Geduld ist bei Kindern besonders wichtig

Gärtnern mit Kindern erfordert Geduld, Naturverständnis und Selbstbewusstsein. Denn Buddeln, Säen oder Ernten sind für Kinder ein großer Spaß.

Abgesehen davon ist es für sie ein Erfolgserlebnis, wenn die eigenen Erdbeeren vom Strauch genascht oder die selbst gezogenen Möhren aus der Erde gezogen werden können. Besonders aufregend ist, dass Kinder beim Gärtnern die Natur mit allen Sinnen erleben und aktiv mitgestalten können.

Sie lernen so, Verantwortung zu übernehmen – und, zu verstehen, woher das Obst und Gemüse aus dem Supermarkt tatsächlich kommen.

Gärtnern ist gesünder als Bildschirm-Konsum

Gerade auf Grund der vielen Zeit, die Kinder jeden Alters heute in Innenräumen – nicht selten vor dem Bildschirm – verbringen, ist Gärtnern für sie ein wichtiger Gegenentwurf. Und das Schöne dabei ist, dass ein großes Gartenstück nicht einmal unbedingt notwendig ist, um loszulegen.

Wie oekotest.de berichtet, reichen hier bereits ein kleines Kinderbeet, ein Balkonkasten oder aber auch Töpfe auf einer Terrasse völlig aus. Ebenso Projekte auf der Fensterbank.

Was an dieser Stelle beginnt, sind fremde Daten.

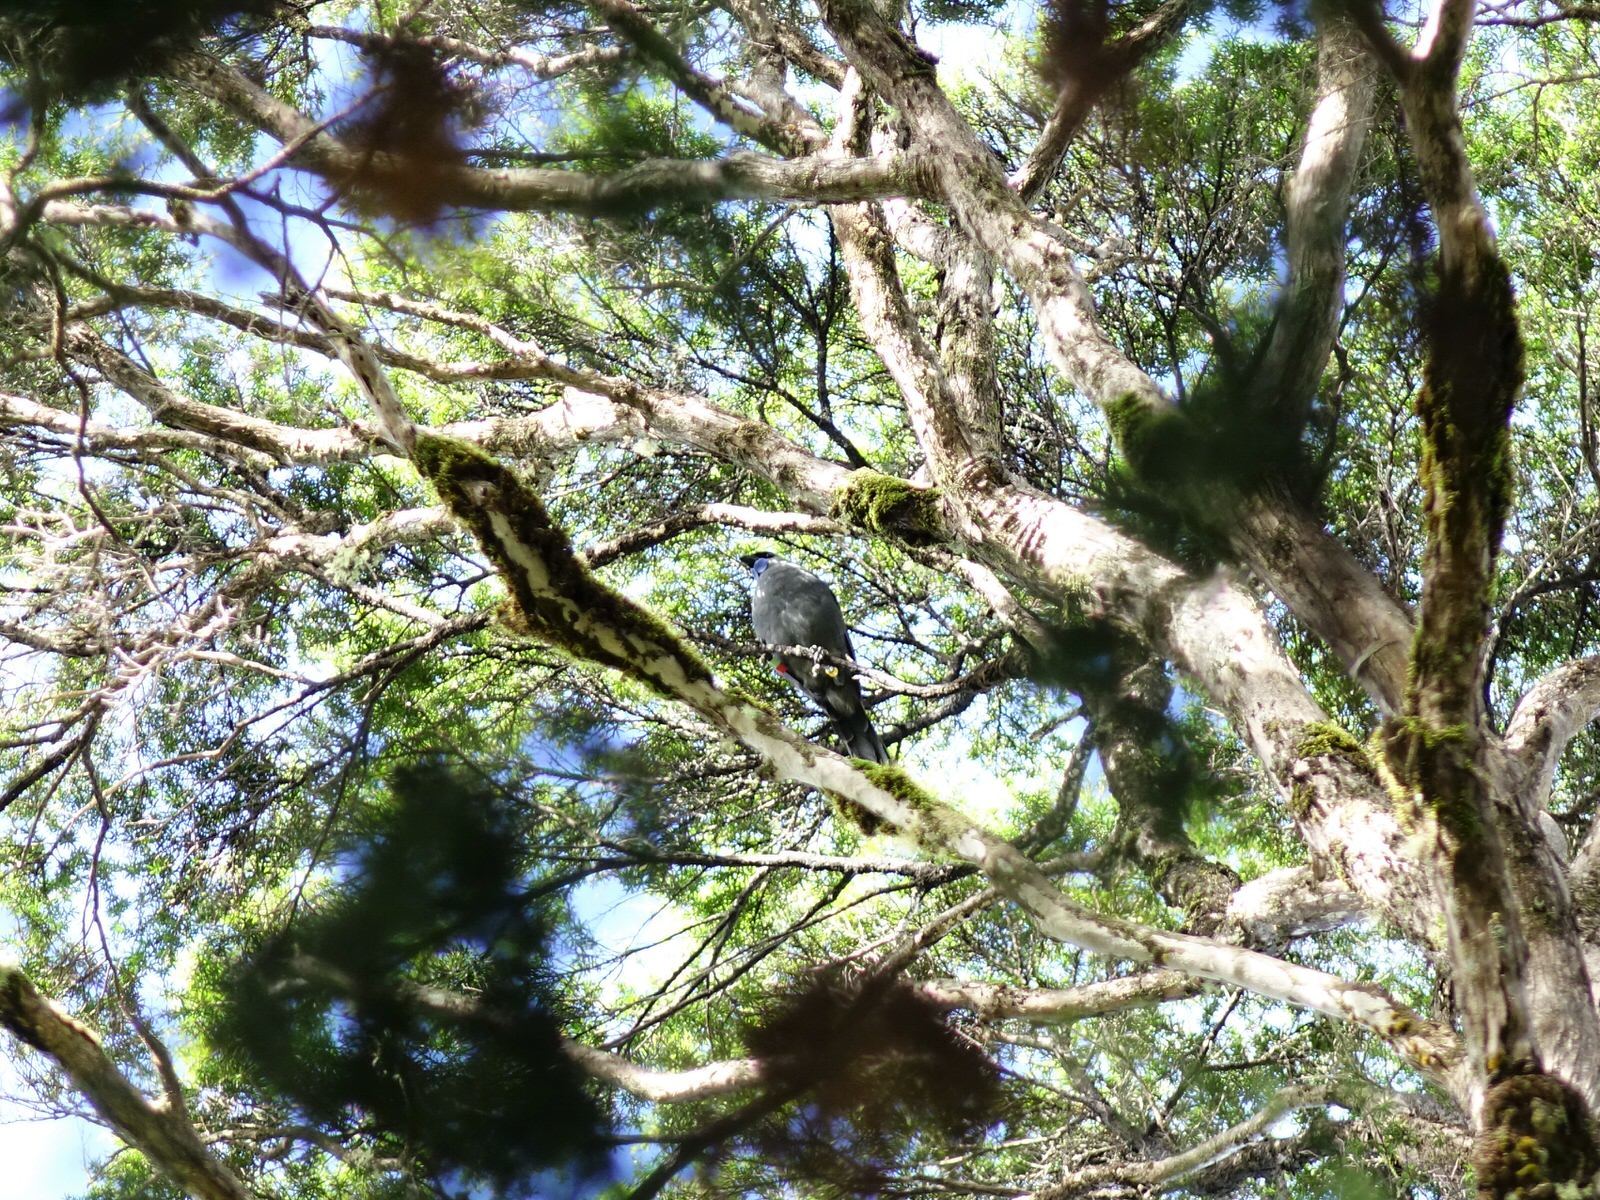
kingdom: Animalia
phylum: Chordata
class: Aves
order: Passeriformes
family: Callaeatidae
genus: Callaeas
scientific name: Callaeas cinereus
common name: South island kokako
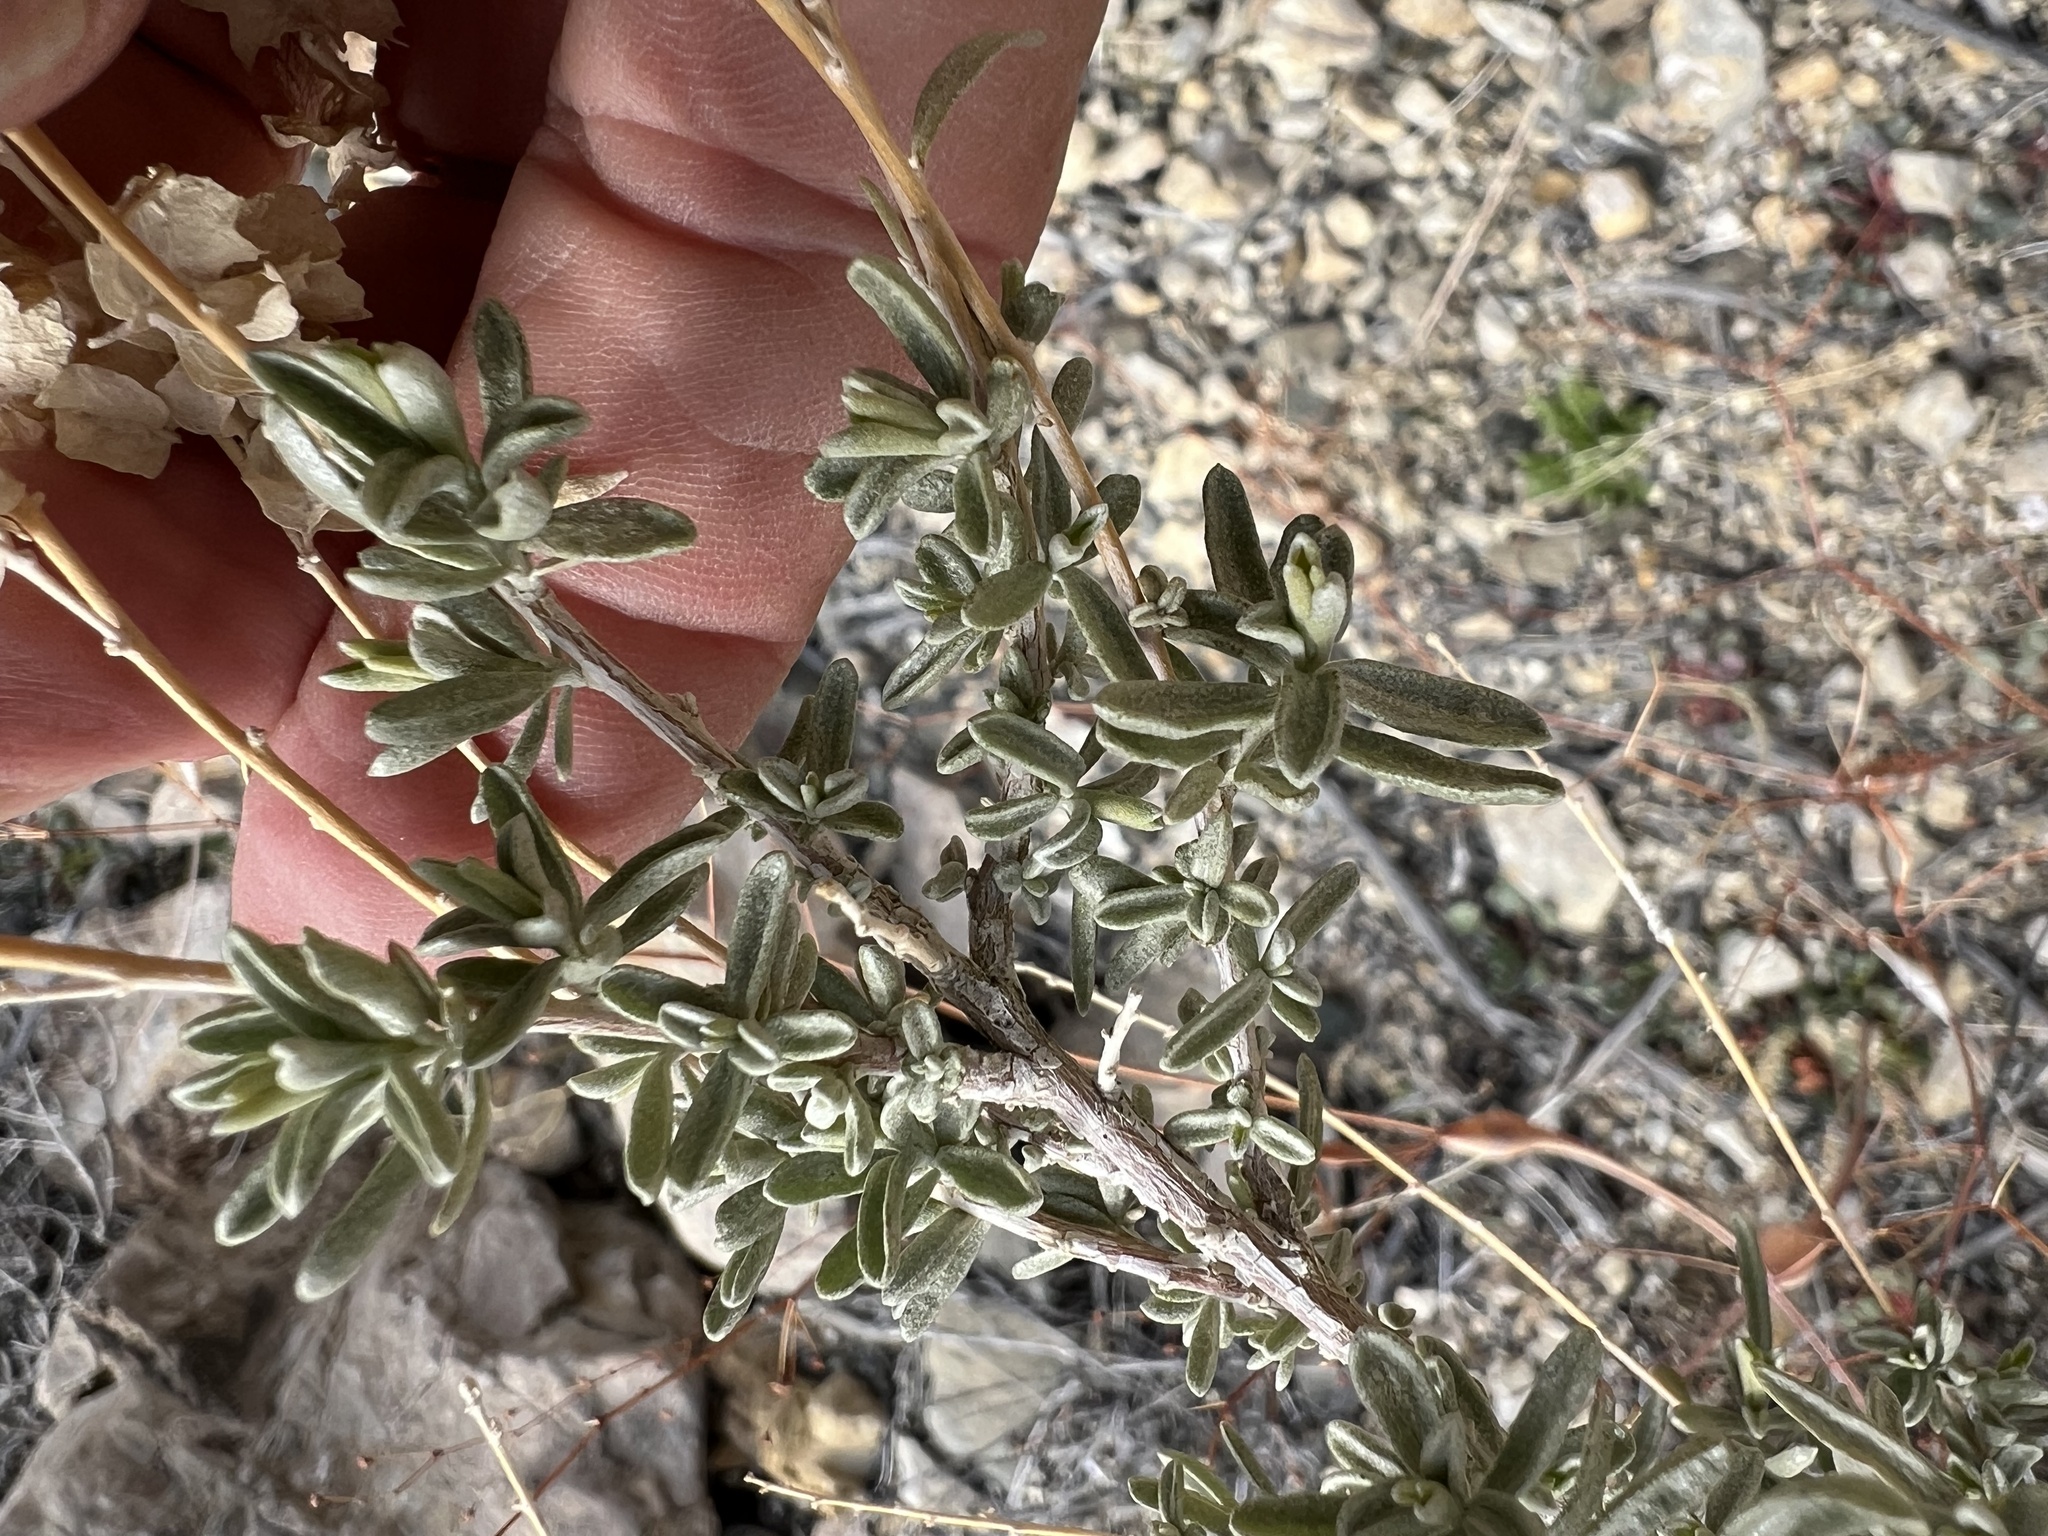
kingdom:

Gemeinsames Buddeln, Säen, Gießen und Ernten ist für Kinder nicht allein idyllisch – es erfüllt gleich mehrere pädagogisch wertvolle Funktionen:

  • Kinder lernen Verantwortung – was ihnen im späteren Leben zu mehr Zuverlässigkeit verhilft. Denn ihre Pflanzen brauchen immer Pflege… Wer dann wiederum vergisst, sie zu gießen, kann am Ende nichts von ihnen ernten.
  • Kinder können spielerisch Geduld entwickeln. Denn Radieschen wachsen schnell; Tomaten dagegen nicht so sehr. Sie benötigen ziemlich viel Geduld – was die Kinder verstehen lernen müssen… Nur dann begreifen sie, dass Wachstum immer Zeit braucht – eine Erfahrung, die in der schnellen Welt von heute Seltenheitswert hat.
  • Kinder können spielerisch ein Verständnis für natürliche Kreisläufe entwickeln. Sie erleben, dass sich eine Pflanze vom Samen über die Pflanze an sich bis zur Frucht entwickelt. Anschließend dann irgendwann zurück – bis in den Boden… Derartige Kreisläufe sind für sie über die Schulbücher oft nicht richtig greifbar.
  • Selbstanbau schafft Erfolgserlebnisse – denn eine selbst gezogene Erdbeere schmeckt nicht nur süßer als diejenige aus dem Supermarkt. Sie macht auch jene stolz, die sie angebaut haben; besitzt für sie somit einen besonders hohen Wert.
  • Kinder können spielerisch auch ihre Sinne schärfen: Wie duftet Basilikum? Wie fühlt sich frische Erde an?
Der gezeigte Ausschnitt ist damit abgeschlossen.